Talking to the Los Angeles Times yesterday evening, Freeman said "I'm going to have a role in getting people to understand that we have to conserve energy this summer." He declined to comment on the possibility of a power authority.

So What else is new?

  • Gov. Davis' done deal to purchase the transmission assets of Southern California Edison Co. for $2.76 billion isn't a done deal, it seems. State legislators, returning to work yesterday after their spring break, expressed serious doubts about the plan. Democrat state Sen. Don Perata of Oakland said the deal "is going to be pounded like a cheap steak," adding "It's the governor who is going to have to come in and sell it to us I don't intent to deal with intermediaries."
    With Pacific Gas & Electric Co. in bankruptcy court, Davis' deal would give the state only a third of the state's grid, and state Sen. Debra Bowen of Marina del Rey, another Democrat, said "Normally, if you buy only one-third of a bridge you get very wet. We feel that the ratepayers are already getting soaked."
    The plan is likely to be presented to the legislature as a "take it or leave it" deal with no room to maneuver.
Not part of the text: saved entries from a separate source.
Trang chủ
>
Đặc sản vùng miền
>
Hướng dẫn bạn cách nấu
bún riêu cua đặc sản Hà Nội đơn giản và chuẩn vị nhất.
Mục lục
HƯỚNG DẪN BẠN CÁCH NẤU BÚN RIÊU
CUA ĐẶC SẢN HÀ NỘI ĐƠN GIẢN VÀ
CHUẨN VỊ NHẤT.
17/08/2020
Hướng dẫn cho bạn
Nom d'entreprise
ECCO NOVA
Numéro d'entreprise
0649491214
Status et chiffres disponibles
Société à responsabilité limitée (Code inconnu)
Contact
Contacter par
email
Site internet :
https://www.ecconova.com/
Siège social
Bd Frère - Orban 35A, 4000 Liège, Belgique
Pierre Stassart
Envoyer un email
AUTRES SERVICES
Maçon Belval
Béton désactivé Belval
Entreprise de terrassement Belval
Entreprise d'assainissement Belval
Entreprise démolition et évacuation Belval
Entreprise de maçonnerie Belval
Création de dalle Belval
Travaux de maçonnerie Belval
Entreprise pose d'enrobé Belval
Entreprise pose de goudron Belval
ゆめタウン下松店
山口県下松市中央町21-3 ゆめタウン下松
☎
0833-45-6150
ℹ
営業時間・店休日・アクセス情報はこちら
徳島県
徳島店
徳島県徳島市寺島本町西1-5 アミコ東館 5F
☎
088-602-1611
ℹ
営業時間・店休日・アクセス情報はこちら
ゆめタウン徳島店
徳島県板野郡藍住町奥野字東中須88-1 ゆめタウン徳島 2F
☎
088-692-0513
Maviglio said "The governor would prefer they took the negotiation lock, stock and barrel, but they have the right to amend it. We don't want them to, but they can."
    "They can have it that way, as long as they're comfortable with the answer not being yes," said Bowen. "Last time I checked, the Senate didn't cotton much to ultimatums."
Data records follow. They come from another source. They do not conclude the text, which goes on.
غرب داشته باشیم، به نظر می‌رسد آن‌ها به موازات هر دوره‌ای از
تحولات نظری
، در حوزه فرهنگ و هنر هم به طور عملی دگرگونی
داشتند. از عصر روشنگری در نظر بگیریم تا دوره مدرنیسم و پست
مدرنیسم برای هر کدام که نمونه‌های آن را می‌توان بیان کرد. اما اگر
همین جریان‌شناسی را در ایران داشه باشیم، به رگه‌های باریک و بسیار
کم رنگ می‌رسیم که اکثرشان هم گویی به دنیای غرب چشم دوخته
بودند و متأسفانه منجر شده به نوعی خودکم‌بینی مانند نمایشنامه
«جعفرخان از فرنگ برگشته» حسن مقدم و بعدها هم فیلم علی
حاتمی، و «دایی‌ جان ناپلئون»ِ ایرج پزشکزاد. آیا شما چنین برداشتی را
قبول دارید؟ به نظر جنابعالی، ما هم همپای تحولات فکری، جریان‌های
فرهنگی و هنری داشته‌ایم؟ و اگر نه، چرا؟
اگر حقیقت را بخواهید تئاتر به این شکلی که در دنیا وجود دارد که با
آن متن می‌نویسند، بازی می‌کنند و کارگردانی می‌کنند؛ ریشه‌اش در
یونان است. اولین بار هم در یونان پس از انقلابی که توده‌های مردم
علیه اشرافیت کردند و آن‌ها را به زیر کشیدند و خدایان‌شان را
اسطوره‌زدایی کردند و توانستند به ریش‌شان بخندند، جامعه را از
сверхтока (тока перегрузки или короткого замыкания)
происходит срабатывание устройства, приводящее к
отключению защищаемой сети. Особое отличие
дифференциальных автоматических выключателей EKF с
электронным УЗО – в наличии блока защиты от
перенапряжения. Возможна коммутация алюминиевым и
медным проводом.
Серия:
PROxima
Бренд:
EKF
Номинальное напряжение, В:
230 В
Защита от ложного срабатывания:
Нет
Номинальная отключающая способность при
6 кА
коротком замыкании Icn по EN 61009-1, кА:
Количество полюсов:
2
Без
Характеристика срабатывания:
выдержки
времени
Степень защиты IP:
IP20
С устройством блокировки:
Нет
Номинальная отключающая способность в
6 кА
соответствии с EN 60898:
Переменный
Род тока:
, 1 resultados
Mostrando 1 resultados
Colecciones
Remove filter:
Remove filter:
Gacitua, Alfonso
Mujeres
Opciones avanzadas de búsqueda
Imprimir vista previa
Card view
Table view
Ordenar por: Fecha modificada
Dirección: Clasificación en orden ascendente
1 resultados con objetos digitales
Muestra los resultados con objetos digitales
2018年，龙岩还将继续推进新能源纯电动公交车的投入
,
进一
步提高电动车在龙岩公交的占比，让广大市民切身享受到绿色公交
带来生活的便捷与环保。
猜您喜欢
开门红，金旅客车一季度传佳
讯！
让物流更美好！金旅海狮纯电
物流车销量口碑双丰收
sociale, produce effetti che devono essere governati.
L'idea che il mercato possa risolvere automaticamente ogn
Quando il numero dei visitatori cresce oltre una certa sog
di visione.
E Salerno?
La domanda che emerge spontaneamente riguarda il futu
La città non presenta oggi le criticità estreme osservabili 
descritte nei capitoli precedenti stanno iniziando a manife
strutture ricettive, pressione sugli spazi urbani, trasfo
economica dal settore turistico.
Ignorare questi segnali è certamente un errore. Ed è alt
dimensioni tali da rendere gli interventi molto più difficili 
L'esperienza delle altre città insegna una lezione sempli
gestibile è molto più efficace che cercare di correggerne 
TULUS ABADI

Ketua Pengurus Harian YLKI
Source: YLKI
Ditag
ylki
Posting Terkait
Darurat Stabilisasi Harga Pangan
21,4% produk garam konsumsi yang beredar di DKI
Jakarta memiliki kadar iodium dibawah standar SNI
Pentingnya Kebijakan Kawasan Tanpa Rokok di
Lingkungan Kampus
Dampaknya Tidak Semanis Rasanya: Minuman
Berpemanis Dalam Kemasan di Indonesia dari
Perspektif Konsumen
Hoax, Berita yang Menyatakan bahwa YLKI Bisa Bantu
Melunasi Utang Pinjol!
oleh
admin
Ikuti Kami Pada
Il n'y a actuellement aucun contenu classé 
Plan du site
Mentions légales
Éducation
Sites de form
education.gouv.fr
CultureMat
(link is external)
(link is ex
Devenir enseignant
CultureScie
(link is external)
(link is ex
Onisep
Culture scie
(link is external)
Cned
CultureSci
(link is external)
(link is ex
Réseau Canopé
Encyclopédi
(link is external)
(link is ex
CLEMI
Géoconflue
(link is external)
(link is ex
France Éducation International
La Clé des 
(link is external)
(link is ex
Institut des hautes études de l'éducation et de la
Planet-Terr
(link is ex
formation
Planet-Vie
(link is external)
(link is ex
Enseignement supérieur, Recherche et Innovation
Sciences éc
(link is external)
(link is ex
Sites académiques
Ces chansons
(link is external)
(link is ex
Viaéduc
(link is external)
    In the Assembly, Helen Thompson, a Democrat from Davis, asked "What are those Southern California power lines going to connect up to? How's this deal going to benefit electricity in the north?"
    Republicans were even less enthusiastic about Davis' plan.
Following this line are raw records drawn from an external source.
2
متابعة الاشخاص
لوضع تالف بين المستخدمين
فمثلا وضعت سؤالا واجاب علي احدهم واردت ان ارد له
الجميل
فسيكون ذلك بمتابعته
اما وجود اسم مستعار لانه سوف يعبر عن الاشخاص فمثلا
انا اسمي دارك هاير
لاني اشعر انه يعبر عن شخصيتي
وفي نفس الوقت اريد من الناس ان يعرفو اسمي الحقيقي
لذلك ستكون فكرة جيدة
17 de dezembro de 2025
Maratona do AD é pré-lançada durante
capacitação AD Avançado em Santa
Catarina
  • Bellicose threats by California lawmakers and bureaucrats to seize power plants, tax "windfall" profits and even throw price gougers in jail brought warnings that attempting to punish power producers for California's lack of foresight would only worsen the state's power situation. Jan Smutny-Jones, executive director of the Independent Energy Producers group, found it contradictory that the state should be begging for new power plants and at the same time talking of harsh measures against the very people who would build them. "We cannot simultaneously be the heroes and the villains in this opera, "he said.
    Lt. Gov. Cruz Bustamante has proposed legislation that would make it a felony for power producers to charge "unjust" and "unreasonable" prices, with jail time as a possible penalty. Atty. Gen. Bill Lockyer is offering $50 million in rewards to whistle blowers who help him prosecute the power producers for fraud. State Sens. Nell Soto and Jack Scott, both Southern California Democrats, have introduced legislation to tax "windfall" profits.
    State Sen. Tom McClintock, a Republican from Thousand Oaks, said "To make electricity plentiful, we have to build more power plants, but we cannot accomplish that by threatening every generator in the world with the confiscation of its assets and the imprisonment of its executives the moment they set foot in California. It is no wonder that power plant applications in California are a fraction of what they are in states like Texas that welcome new power plant construction."

  • Here's something to watch for: When out-of-state companies purchased power plants from California's investor-owned utilities, they were granted the right to sell electricity in the state at market-based prices. The permission came from the Federal Energy Regulatory Commission and the license was good for three years. That was 1998, and it is now three years later.